▶ **Instruction**: Please restate exactly the lines of the data below, beginning with the line containing "I then got somewhat" and ending with the last line.

▶ **Provided information**:
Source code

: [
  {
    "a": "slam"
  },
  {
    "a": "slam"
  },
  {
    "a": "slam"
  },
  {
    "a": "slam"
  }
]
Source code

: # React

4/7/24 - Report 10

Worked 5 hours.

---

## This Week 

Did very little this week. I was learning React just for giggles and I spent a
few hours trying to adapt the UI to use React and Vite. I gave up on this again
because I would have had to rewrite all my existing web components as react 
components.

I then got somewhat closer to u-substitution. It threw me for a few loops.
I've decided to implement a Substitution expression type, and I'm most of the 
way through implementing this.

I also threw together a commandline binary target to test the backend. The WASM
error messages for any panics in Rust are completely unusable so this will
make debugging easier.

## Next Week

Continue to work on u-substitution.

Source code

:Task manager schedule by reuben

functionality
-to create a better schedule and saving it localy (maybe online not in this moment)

▶ **Result**:
I then got somewhat closer to u-substitution. It threw me for a few loops.
I've decided to implement a Substitution expression type, and I'm most of the 
way through implementing this.

I also threw together a commandline binary target to test the backend. The WASM
error messages for any panics in Rust are completely unusable so this will
make debugging easier.

## Next Week

Continue to work on u-substitution.

Source code

:Task manager schedule by reuben

functionality
-to create a better schedule and saving it localy (maybe online not in this moment)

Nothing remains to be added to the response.